RECORDS SUPPLIED
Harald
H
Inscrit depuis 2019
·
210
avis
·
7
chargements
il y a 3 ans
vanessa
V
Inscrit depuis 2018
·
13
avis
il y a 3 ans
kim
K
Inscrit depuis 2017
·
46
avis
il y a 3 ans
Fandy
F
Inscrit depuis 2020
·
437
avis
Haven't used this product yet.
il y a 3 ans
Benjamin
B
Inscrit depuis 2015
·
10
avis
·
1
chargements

==

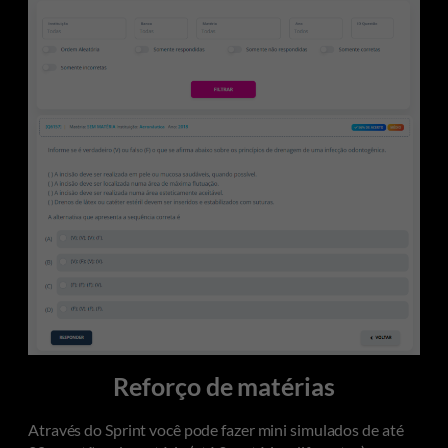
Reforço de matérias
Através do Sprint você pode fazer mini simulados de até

PROBLEM TO SOLVE
Across the listing above, count every line containing the string "depuis" and give the result with no comment.

EXPECTED OUTPUT
5